**TASK STATEMENT:** Please output the data exactly, minus pictures.

Start of MATERIAL FOR THE TASK

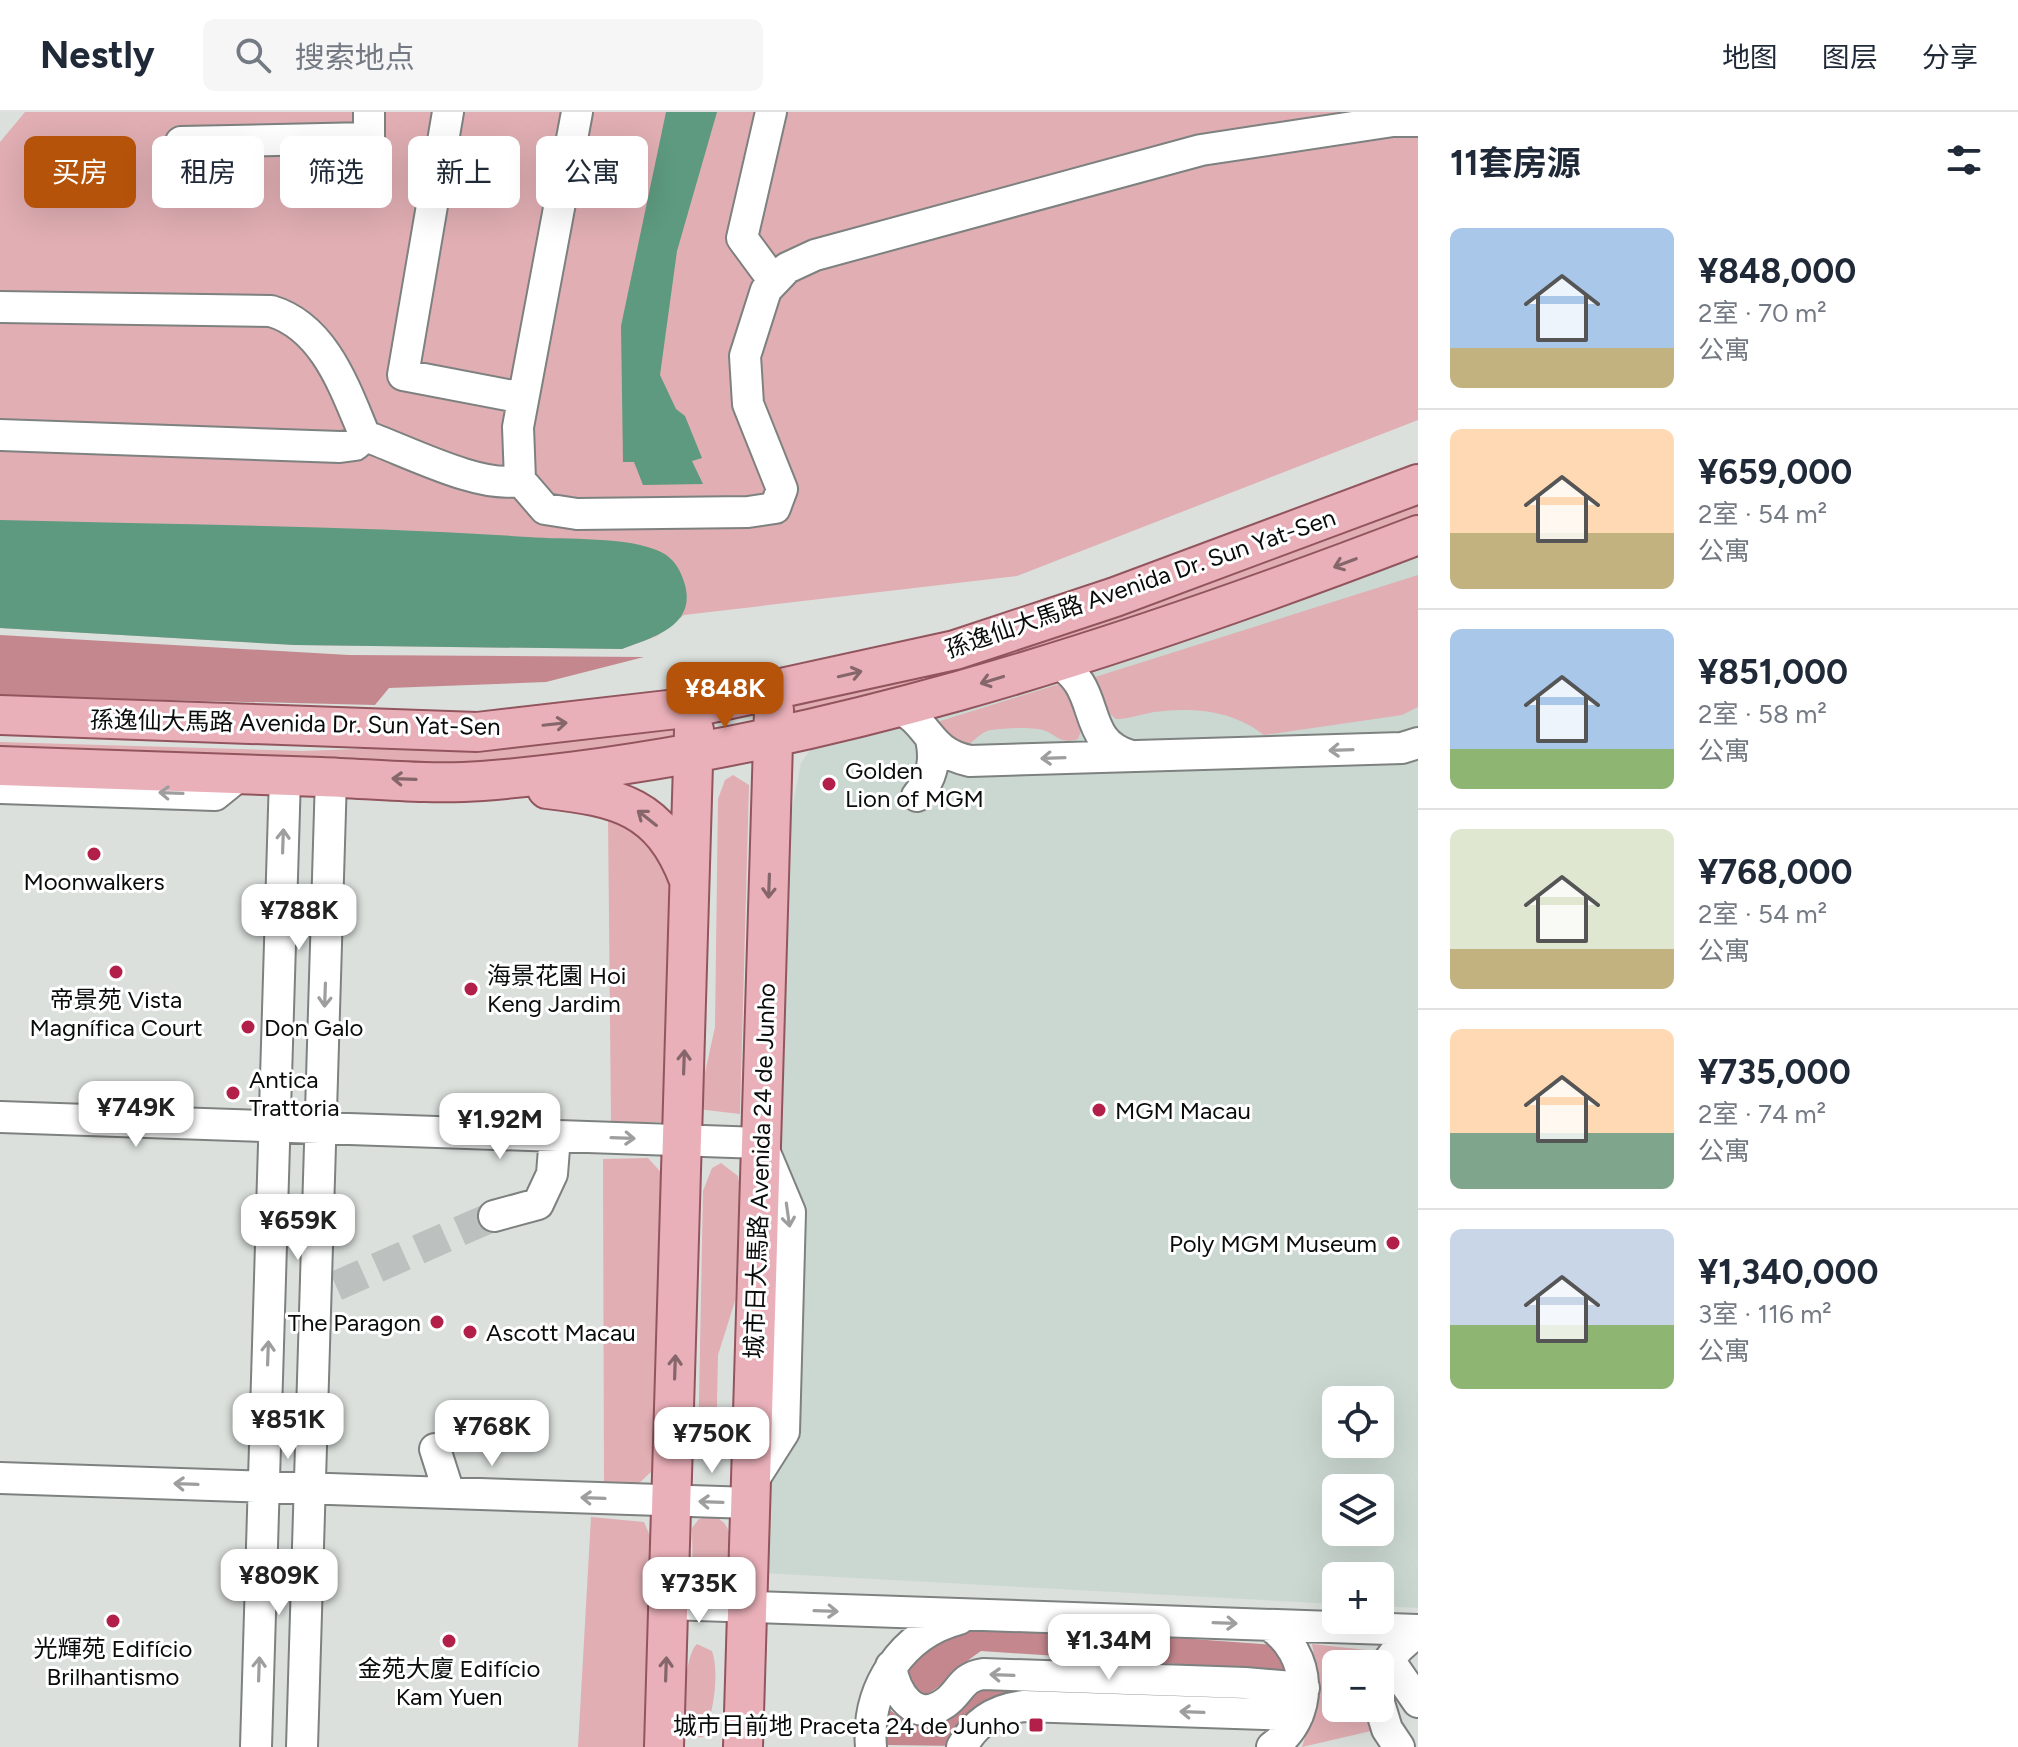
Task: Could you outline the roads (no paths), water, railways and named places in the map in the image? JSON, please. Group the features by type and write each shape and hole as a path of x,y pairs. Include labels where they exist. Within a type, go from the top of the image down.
{"main road":[{"name":"孫逸仙大馬路 Avenida Dr. Sun Yat-Sen","path":"0,715 477,732 694,707 955,650 1115,597 1418,484"},
{"name":"孫逸仙大馬路 Avenida Dr. Sun Yat-Sen","path":"0,766 477,782 575,772 693,753 895,706 1054,661 1182,622 1418,535"},
{"name":"城市日大馬路 Avenida 24 de Junho","path":"743,1747 774,691"},
{"path":"664,1747 694,707"},
{"path":"477,782 600,795 621,801 662,830 679,855 689,882"}],"street":[{"path":"264,140 369,138 369,112"},
{"path":"448,112 403,375 523,398"},
{"path":"577,112 518,427 520,480 545,509 577,514 748,512 775,508 782,499 782,489 748,404 745,356 751,328 773,280 815,255 1201,150 1393,121 1418,121"},
{"path":"771,112 742,238 773,280"},
{"path":"0,307 271,311 287,316 312,335 339,376 365,436 479,478 507,484 520,480"},
{"path":"0,435 340,447 355,445 365,436"},
{"path":"1054,661 1078,676 1101,737 1115,751 1131,756"},
{"path":"895,706 911,712 931,739 954,757 970,761 1402,748 1418,743"},
{"path":"917,796 926,784 935,758 931,739"},
{"path":"0,788 215,795 241,774"},
{"path":"256,1747 285,776"},
{"path":"302,1747 310,1488 326,1291 321,1128 331,777"},
{"path":"0,1117 761,1143"},
{"path":"494,1216 538,1204 552,1174 555,1136"},
{"path":"435,1449 449,1493"},
{"path":"0,1478 671,1501 751,1494"},
{"path":"668,1604 1418,1631"},
{"path":"871,1747 873,1707 891,1666 907,1648 931,1630 958,1619 988,1615"},
{"path":"1269,1625 1295,1653 1301,1702 1287,1734 1272,1747"},
{"path":"1394,1654 1418,1631"},
{"path":"1394,1664 1418,1683"},
{"path":"891,1666 898,1694 910,1705 925,1709 942,1705 964,1681 983,1674 1245,1683 1301,1702"},
{"path":"1394,1667 1418,1702"},
{"path":"962,1747 972,1731 990,1716 1024,1706 1301,1702"},
{"path":"1385,1722 1399,1747"}],"tunnel":[{"path":"336,1286 494,1216"}],"place":[{"name":"Golden Lion of MGM","path":"829,784"},
{"name":"Moonwalkers","path":"94,854"},
{"name":"帝景苑 Vista Magnífica Court","path":"116,972"},
{"name":"海景花園 Hoi Keng Jardim","path":"471,989"},
{"name":"Don Galo","path":"248,1027"},
{"name":"Antica Trattoria","path":"233,1093"},
{"name":"MGM Macau","path":"1099,1110"},
{"name":"Poly MGM Museum","path":"1393,1243"},
{"name":"The Paragon","path":"437,1322"},
{"name":"Ascott Macau","path":"470,1332"},
{"name":"光輝苑 Edifício Brilhantismo","path":"113,1621"},
{"name":"金苑大廈 Edifício Kam Yuen","path":"449,1641"},
{"name":"城市日前地 Praceta 24 de Junho","path":"1036,1725"}]}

End of MATERIAL FOR THE TASK

**PROBLEM SOLUTION:**
Task: Could you outline the roads (no paths), water, railways and named places in the map in the image? JSON, please. Group the features by type and write each shape and hole as a path of x,y pairs. Include labels where they exist. Within a type, go from the top of the image down.
{"main road":[{"name":"孫逸仙大馬路 Avenida Dr. Sun Yat-Sen","path":"0,715 477,732 694,707 955,650 1115,597 1418,484"},
{"name":"孫逸仙大馬路 Avenida Dr. Sun Yat-Sen","path":"0,766 477,782 575,772 693,753 895,706 1054,661 1182,622 1418,535"},
{"name":"城市日大馬路 Avenida 24 de Junho","path":"743,1747 774,691"},
{"path":"664,1747 694,707"},
{"path":"477,782 600,795 621,801 662,830 679,855 689,882"}],"street":[{"path":"264,140 369,138 369,112"},
{"path":"448,112 403,375 523,398"},
{"path":"577,112 518,427 520,480 545,509 577,514 748,512 775,508 782,499 782,489 748,404 745,356 751,328 773,280 815,255 1201,150 1393,121 1418,121"},
{"path":"771,112 742,238 773,280"},
{"path":"0,307 271,311 287,316 312,335 339,376 365,436 479,478 507,484 520,480"},
{"path":"0,435 340,447 355,445 365,436"},
{"path":"1054,661 1078,676 1101,737 1115,751 1131,756"},
{"path":"895,706 911,712 931,739 954,757 970,761 1402,748 1418,743"},
{"path":"917,796 926,784 935,758 931,739"},
{"path":"0,788 215,795 241,774"},
{"path":"256,1747 285,776"},
{"path":"302,1747 310,1488 326,1291 321,1128 331,777"},
{"path":"0,1117 761,1143"},
{"path":"494,1216 538,1204 552,1174 555,1136"},
{"path":"435,1449 449,1493"},
{"path":"0,1478 671,1501 751,1494"},
{"path":"668,1604 1418,1631"},
{"path":"871,1747 873,1707 891,1666 907,1648 931,1630 958,1619 988,1615"},
{"path":"1269,1625 1295,1653 1301,1702 1287,1734 1272,1747"},
{"path":"1394,1654 1418,1631"},
{"path":"1394,1664 1418,1683"},
{"path":"891,1666 898,1694 910,1705 925,1709 942,1705 964,1681 983,1674 1245,1683 1301,1702"},
{"path":"1394,1667 1418,1702"},
{"path":"962,1747 972,1731 990,1716 1024,1706 1301,1702"},
{"path":"1385,1722 1399,1747"}],"tunnel":[{"path":"336,1286 494,1216"}],"place":[{"name":"Golden Lion of MGM","path":"829,784"},
{"name":"Moonwalkers","path":"94,854"},
{"name":"帝景苑 Vista Magnífica Court","path":"116,972"},
{"name":"海景花園 Hoi Keng Jardim","path":"471,989"},
{"name":"Don Galo","path":"248,1027"},
{"name":"Antica Trattoria","path":"233,1093"},
{"name":"MGM Macau","path":"1099,1110"},
{"name":"Poly MGM Museum","path":"1393,1243"},
{"name":"The Paragon","path":"437,1322"},
{"name":"Ascott Macau","path":"470,1332"},
{"name":"光輝苑 Edifício Brilhantismo","path":"113,1621"},
{"name":"金苑大廈 Edifício Kam Yuen","path":"449,1641"},
{"name":"城市日前地 Praceta 24 de Junho","path":"1036,1725"}]}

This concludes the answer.